完治
魔法を使い続けたことでどんどんと自己強化魔法のレベルが上がっていく。
本当なら光魔法の方も上げてあげたいところだが、ここで使えないからな。
レベル【1】だと基本攻撃魔法とあと光魔法だと聖魔法と同じく回復魔法を使えるだけだからな。
怪我もしていないものに回復魔法をかけるなんて論外だし、攻撃魔法はもっと論外だ。
そう考えるとただ自分の体を強化するだけの自己強化魔法しか選択肢がなかった。
そして、気がつくと自己強化魔法のレベルは【7】まで上がっていた。
そこでようやく過魔吸病の表示がなくなった。
ひとまずはこれで大丈夫か。ただ【魔力過剰供給】スキルがある以上常に魔法を使い続けないといけないだろう。
「これで体の方は大丈夫だと思うけど、毎日……そうだな。暇があったら今の魔法を唱えてくれ。これで病気が再発することはないからな」
それを聞いたあと、少女は手を何度も開いて閉じて、そのあと、ベッドから降りてその場に立ってみた。
それでも大丈夫だとわかった少女はその場でぴょんぴょんと跳ね、部屋の中を走り始める。
「しんどくないよ。うそっ、信じられない」
嬉しそうに笑顔を見せてくれている……と思う。
何重にも強化魔法を重ねた少女の速度は相当早く、顔の表情は読み取れなかった。
「お、おい、何騒いでるんだ!?」
部屋の外に追い出したグランが中の騒音が気になって入ってくる。
「あっ、お兄ちゃん」
その姿をみた少女がグランへ向かって突っ込んでいく。
本人からしたら飛びついただけなんだろうが、その威力は凄まじかった。
「ぶへらっ」
それをまともに受けたグランはそのまま部屋の外まで吹き飛ばされていった。
戦闘スキル持ちで【体力】スキルまであるグランをこうもあっさり……。この子、使えるな。
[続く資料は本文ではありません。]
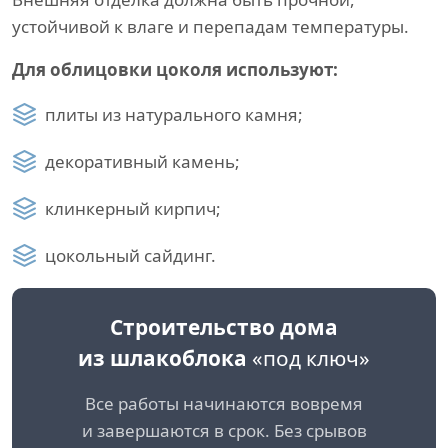
устойчивой к влаге и перепадам температуры.
Для облицовки цоколя используют:
плиты из натурального камня;
декоративный камень;
клинкерный кирпич;
цокольный сайдинг.
Строительство дома
из шлакоблока
«под ключ»
Все работы начинаются вовремя
и завершаются в срок. Без срывов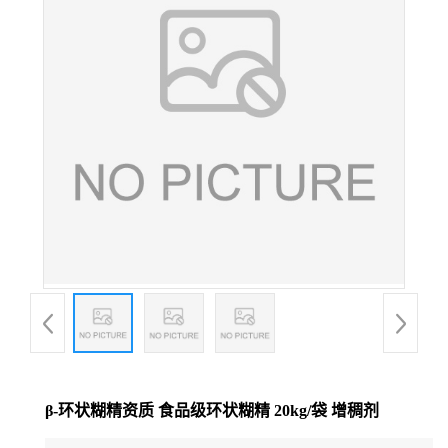
β-环状糊精资质 食品级环状糊精 20kg/袋 增稠剂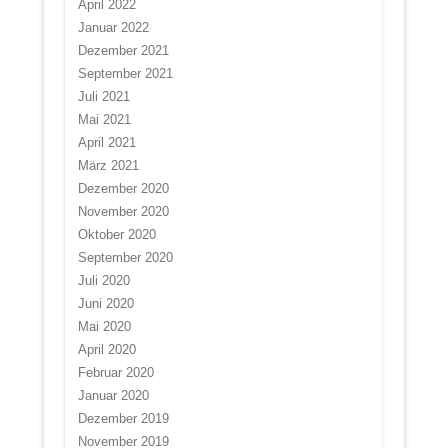
April 2022
Januar 2022
Dezember 2021
September 2021
Juli 2021
Mai 2021
April 2021
März 2021
Dezember 2020
November 2020
Oktober 2020
September 2020
Juli 2020
Juni 2020
Mai 2020
April 2020
Februar 2020
Januar 2020
Dezember 2019
November 2019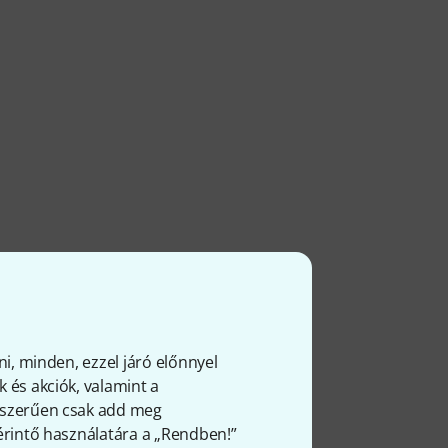
ni, minden, ezzel járó előnnyel
 és akciók, valamint a
gyszerűen csak add meg
 érintő használatára a „Rendben!”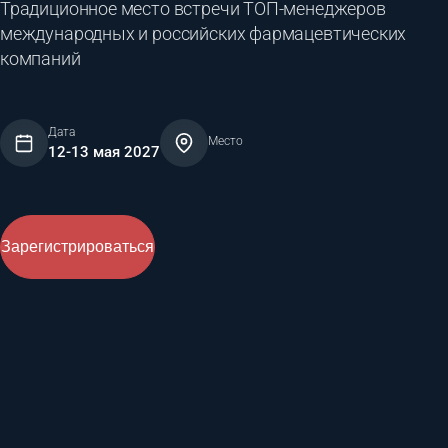
Традиционное место встречи ТОП-менеджеров
международных и российских фармацевтических
компаний
Дата
Место
12-13 мая 2027
Зарегистрироваться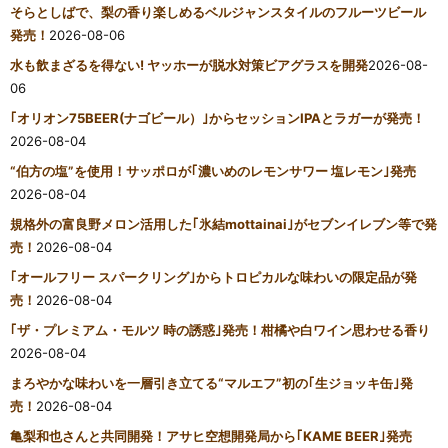
そらとしばで、梨の香り楽しめるベルジャンスタイルのフルーツビール
発売！
2026-08-06
水も飲まざるを得ない! ヤッホーが脱水対策ビアグラスを開発
2026-08-
06
｢オリオン75BEER(ナゴビール）｣からセッションIPAとラガーが発売！
2026-08-04
“伯方の塩”を使用！サッポロが｢濃いめのレモンサワー 塩レモン｣発売
2026-08-04
規格外の富良野メロン活用した｢氷結mottainai｣がセブンイレブン等で発
売！
2026-08-04
｢オールフリー スパークリング｣からトロピカルな味わいの限定品が発
売！
2026-08-04
｢ザ・プレミアム・モルツ 時の誘惑｣発売！柑橘や白ワイン思わせる香り
2026-08-04
まろやかな味わいを一層引き立てる“マルエフ”初の｢生ジョッキ缶｣発
売！
2026-08-04
亀梨和也さんと共同開発！アサヒ空想開発局から｢KAME BEER｣発売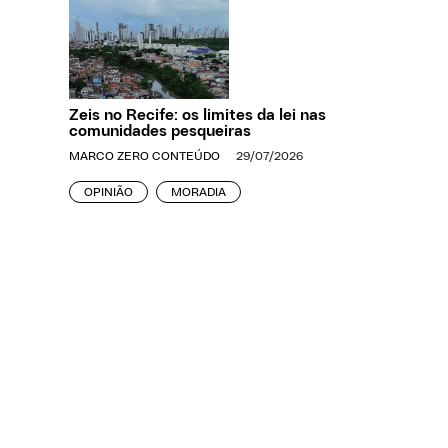
Zeis no Recife: os limites da lei nas
comunidades pesqueiras
MARCO ZERO CONTEÚDO
29/07/2026
OPINIÃO
MORADIA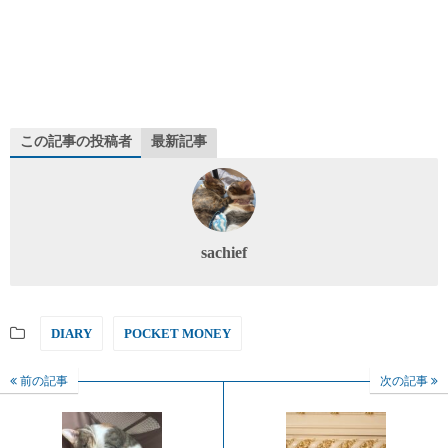
この記事の投稿者
最新記事
sachief
DIARY
POCKET MONEY
前の記事
次の記事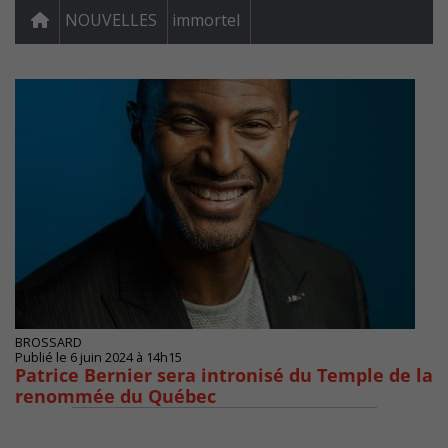
NOUVELLES
immortel
BROSSARD
Publié le 6 juin 2024 à 14h15
Patrice Bernier sera intronisé du Temple de la
renommée du Québec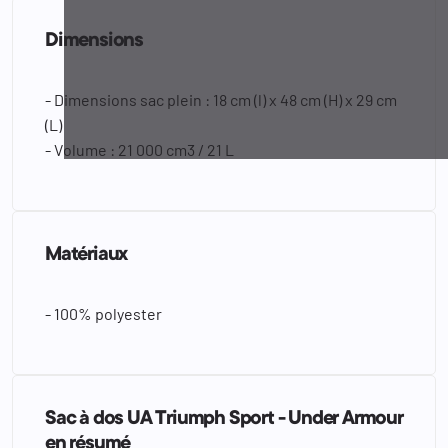
Dimensions
- Dimensions sac plein : 18 cm (l) x 48 cm (H) x 29 cm
(L)
- Volume : 21 000 cm3 / 21 L
Matériaux
- 100% polyester
Sac à dos UA Triumph Sport - Under Armour
en résumé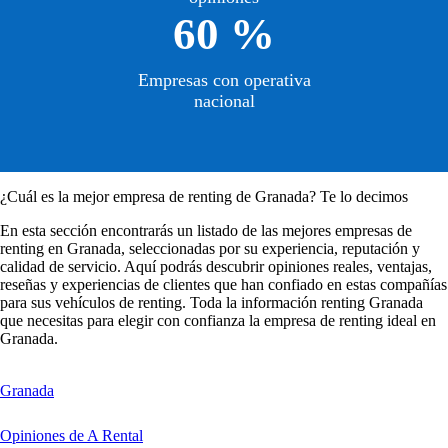
60 %
Empresas con operativa
nacional
¿Cuál es la mejor empresa de renting de Granada? Te lo decimos
En esta sección encontrarás un listado de las mejores empresas de
renting en
Granada
, seleccionadas por su experiencia, reputación y
calidad de servicio. Aquí podrás descubrir opiniones reales, ventajas,
reseñas y experiencias de clientes que han confiado en estas compañías
para sus vehículos de renting. Toda la información renting Granada
que necesitas para elegir con confianza la empresa de renting ideal en
Granada.
Granada
Opiniones de A Rental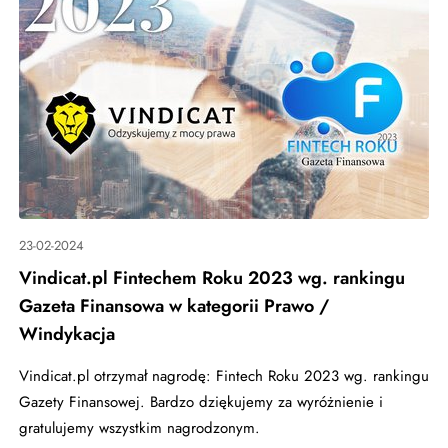
23-02-2024
Vindicat.pl Fintechem Roku 2023 wg. rankingu
Gazeta Finansowa w kategorii Prawo /
Windykacja
Vindicat.pl otrzymał nagrodę: Fintech Roku 2023 wg. rankingu
Gazety Finansowej. Bardzo dziękujemy za wyróżnienie i
gratulujemy wszystkim nagrodzonym.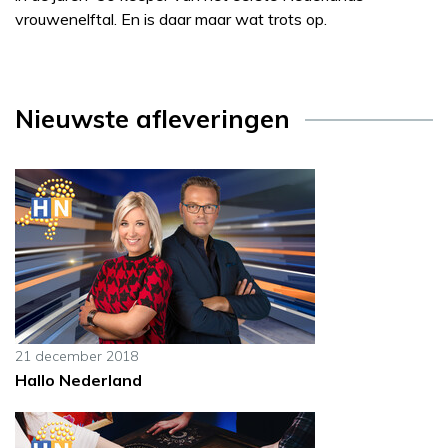
vrouwenelftal. En is daar maar wat trots op.
Nieuwste afleveringen
21 december 2018
Hallo Nederland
飛んでいったグランは気にせず、俺は冷静に少女の力を分析していた。
グランも大した怪我はなくすぐに部屋へと戻ってきた。
「一体どういうことだ? さっきまで歩くこともできなかったのに……」
困惑するグランに病気の症状について説明する。
「なんだ……、そんなことで治ったのか……。それじゃあ今までの俺の苦労は一体なんだったんだ?」
グランが喜びながらも少し落ち込む。ただ、元気そうにしている少女を見て、苦笑いを浮かべていた。
まだ病み上がりなので無理はしないようにと注意した後、俺たちは自分の部屋へと戻った。
そして、次の日。
俺たちは鑑定所の仕事をしていると、グランとその妹も一緒に鑑定所へとやってきた。